• What is needed
Go through the records and give the number of lines that include "round", with nothing else.

• Source data
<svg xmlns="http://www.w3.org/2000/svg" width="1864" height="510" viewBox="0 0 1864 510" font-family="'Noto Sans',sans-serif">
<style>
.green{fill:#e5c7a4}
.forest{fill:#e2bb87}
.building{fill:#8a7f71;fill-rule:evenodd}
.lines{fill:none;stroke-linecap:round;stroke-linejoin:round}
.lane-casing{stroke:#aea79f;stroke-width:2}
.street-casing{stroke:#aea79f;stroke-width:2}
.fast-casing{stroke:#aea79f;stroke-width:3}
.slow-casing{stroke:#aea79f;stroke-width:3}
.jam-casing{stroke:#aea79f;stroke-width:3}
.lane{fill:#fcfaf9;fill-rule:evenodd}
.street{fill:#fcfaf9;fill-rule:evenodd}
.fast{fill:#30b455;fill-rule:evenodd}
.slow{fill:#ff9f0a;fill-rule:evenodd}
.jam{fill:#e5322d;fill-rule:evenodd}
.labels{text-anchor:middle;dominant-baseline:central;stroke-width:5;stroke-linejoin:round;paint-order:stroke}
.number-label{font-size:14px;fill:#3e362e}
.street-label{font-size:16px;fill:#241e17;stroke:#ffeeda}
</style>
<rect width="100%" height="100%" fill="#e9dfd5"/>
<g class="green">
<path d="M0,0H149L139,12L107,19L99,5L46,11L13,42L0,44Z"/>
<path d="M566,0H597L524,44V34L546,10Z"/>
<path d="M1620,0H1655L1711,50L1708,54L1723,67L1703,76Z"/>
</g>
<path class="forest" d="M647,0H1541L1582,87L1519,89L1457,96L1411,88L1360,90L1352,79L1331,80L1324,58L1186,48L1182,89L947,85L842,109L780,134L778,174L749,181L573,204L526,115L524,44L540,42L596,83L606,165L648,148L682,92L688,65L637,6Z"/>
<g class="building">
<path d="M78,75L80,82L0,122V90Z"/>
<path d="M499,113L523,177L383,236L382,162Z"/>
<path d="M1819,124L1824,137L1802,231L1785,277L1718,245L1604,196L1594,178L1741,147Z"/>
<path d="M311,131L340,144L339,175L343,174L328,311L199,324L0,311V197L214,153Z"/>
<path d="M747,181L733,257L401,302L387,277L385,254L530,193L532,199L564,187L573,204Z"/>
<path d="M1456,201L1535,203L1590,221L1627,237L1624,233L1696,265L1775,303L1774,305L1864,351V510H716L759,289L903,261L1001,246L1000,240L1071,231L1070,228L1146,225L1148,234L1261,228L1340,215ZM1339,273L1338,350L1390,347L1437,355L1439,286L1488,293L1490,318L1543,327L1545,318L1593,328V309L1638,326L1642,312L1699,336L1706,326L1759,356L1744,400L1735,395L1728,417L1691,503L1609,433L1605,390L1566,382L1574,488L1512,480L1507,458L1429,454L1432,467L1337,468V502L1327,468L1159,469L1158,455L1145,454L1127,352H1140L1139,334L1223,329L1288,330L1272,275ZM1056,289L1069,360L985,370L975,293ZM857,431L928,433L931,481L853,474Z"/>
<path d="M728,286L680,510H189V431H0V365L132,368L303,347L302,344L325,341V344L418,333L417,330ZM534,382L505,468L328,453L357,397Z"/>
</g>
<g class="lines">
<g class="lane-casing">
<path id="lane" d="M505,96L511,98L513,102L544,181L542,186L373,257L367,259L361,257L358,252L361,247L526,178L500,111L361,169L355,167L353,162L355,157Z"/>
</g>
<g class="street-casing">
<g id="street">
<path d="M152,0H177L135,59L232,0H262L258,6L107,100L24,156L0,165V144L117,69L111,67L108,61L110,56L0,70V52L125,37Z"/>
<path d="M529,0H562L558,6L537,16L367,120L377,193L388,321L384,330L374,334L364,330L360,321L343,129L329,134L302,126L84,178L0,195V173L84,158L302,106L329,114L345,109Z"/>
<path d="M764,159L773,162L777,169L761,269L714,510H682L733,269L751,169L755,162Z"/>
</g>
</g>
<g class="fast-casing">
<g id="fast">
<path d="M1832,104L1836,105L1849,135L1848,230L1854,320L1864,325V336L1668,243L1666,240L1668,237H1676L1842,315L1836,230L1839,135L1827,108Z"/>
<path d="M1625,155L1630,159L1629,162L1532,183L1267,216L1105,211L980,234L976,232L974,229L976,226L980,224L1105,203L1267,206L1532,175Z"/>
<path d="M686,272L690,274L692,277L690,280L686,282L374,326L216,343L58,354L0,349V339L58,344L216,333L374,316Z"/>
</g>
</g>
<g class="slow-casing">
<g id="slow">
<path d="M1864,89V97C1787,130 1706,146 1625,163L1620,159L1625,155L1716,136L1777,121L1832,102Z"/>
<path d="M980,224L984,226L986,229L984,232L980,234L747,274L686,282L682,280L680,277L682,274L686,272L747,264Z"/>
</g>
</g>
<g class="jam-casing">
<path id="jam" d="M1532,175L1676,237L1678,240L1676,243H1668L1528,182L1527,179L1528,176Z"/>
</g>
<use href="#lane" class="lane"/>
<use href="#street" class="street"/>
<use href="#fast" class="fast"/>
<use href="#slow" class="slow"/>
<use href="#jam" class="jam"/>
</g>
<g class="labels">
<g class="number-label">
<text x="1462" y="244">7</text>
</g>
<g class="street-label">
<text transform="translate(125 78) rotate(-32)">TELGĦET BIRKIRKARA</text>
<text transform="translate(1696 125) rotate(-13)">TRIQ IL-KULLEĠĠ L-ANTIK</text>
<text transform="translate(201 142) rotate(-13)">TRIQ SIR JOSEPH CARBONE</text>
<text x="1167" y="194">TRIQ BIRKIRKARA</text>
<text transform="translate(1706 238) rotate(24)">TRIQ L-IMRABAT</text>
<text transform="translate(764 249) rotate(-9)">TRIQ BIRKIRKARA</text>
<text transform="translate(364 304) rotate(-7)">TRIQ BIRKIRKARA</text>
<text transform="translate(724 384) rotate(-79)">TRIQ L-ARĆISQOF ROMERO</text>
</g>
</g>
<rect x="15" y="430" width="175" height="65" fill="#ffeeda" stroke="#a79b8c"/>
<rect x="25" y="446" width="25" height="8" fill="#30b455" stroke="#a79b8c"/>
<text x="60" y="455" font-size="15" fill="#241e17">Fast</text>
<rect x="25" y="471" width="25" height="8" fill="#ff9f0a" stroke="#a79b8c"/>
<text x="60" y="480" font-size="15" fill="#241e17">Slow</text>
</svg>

--

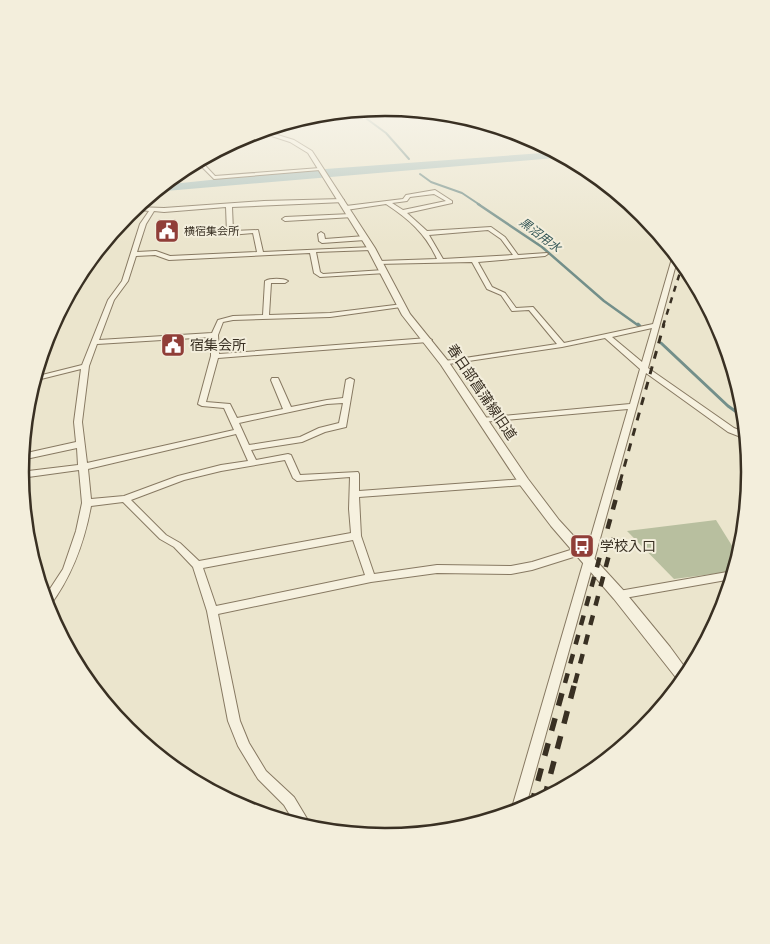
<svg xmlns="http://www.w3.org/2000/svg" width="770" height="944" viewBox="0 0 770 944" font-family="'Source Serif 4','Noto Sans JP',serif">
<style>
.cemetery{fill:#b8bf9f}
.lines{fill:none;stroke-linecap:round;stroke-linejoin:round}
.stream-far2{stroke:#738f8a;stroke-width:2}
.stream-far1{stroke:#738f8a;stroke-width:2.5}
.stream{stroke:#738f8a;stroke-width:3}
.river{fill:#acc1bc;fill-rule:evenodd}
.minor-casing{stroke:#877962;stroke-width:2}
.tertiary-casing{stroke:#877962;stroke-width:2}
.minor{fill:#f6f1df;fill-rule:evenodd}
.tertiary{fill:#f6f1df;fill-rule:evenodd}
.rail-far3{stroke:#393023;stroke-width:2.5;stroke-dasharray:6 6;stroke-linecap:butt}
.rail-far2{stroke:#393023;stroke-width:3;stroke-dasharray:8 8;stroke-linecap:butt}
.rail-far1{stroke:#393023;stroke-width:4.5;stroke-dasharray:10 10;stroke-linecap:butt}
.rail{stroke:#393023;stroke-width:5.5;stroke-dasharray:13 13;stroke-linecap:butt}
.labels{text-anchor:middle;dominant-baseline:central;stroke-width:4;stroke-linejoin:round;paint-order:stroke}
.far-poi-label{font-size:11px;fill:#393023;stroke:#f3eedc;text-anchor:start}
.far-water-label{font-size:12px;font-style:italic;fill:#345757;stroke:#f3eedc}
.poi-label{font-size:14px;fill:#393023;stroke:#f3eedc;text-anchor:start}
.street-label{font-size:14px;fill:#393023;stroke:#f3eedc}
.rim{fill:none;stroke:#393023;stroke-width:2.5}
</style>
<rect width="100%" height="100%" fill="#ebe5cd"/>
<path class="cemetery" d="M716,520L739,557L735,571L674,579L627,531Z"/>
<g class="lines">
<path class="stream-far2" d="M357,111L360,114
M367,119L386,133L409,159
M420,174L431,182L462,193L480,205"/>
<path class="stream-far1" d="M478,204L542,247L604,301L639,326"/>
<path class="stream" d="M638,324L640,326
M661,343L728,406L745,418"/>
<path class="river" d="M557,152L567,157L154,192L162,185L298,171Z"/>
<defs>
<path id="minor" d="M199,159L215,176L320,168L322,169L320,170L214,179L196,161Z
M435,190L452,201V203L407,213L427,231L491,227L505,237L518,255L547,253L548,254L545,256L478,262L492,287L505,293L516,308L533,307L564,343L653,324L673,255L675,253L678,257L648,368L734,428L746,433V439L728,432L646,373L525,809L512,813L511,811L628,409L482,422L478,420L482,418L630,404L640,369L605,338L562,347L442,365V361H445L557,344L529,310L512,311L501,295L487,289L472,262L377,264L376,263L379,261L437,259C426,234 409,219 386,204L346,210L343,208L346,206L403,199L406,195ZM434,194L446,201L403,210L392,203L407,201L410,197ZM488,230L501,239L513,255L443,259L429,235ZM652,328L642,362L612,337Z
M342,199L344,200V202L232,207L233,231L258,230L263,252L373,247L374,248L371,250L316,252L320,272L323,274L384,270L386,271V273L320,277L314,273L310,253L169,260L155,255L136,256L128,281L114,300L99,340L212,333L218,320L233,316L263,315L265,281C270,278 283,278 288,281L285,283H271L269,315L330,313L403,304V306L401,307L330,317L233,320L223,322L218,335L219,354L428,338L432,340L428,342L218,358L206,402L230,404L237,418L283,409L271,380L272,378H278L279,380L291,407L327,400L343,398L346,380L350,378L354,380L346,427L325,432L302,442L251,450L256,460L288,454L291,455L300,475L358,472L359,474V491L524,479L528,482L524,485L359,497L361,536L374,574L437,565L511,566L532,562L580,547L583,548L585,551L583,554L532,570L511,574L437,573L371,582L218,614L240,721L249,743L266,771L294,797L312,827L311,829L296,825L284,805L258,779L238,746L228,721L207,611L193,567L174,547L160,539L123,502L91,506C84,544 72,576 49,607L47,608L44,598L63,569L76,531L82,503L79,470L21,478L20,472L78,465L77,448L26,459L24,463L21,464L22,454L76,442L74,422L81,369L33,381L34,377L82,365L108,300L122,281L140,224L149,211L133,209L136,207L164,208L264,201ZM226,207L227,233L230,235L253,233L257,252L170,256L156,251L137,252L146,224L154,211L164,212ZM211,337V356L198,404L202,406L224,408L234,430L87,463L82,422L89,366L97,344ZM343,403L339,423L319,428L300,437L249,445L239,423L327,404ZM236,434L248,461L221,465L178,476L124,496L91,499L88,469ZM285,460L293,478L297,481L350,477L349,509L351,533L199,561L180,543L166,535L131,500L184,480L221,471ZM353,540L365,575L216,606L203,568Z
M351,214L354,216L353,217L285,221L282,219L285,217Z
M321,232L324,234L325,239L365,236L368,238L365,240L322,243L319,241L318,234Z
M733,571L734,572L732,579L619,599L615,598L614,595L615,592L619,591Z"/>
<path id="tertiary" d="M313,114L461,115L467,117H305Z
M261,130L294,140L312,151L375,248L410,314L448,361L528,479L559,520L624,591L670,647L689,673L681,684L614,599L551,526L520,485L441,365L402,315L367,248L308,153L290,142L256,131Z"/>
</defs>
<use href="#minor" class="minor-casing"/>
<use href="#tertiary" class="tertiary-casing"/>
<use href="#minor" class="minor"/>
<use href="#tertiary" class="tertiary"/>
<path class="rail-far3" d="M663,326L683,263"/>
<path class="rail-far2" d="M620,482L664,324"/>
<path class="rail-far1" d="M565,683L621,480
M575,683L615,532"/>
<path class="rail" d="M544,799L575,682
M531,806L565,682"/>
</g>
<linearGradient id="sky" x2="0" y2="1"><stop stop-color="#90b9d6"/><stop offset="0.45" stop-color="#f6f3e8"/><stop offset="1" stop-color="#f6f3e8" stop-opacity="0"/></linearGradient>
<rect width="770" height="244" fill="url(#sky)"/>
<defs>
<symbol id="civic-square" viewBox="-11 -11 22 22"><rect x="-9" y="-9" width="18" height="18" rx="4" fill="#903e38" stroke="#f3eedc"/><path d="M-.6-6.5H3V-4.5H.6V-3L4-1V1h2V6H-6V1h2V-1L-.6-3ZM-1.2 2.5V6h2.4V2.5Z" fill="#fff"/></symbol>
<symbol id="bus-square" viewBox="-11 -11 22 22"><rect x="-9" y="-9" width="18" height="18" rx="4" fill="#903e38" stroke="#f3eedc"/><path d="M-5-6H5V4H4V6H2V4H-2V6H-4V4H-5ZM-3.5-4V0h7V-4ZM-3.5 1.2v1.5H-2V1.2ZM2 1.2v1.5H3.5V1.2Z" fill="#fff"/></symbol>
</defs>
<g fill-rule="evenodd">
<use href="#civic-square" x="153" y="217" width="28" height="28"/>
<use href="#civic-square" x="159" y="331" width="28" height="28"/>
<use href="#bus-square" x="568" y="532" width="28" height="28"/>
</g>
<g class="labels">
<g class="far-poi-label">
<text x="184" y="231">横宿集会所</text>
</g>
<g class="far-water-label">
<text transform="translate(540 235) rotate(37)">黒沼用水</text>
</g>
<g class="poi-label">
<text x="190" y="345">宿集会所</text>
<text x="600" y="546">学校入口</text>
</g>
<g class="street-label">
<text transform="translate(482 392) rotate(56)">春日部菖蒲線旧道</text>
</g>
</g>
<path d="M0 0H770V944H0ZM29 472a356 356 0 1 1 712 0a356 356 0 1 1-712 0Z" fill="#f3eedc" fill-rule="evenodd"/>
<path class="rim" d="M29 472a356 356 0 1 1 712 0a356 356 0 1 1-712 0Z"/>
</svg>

• Response for this exercise
4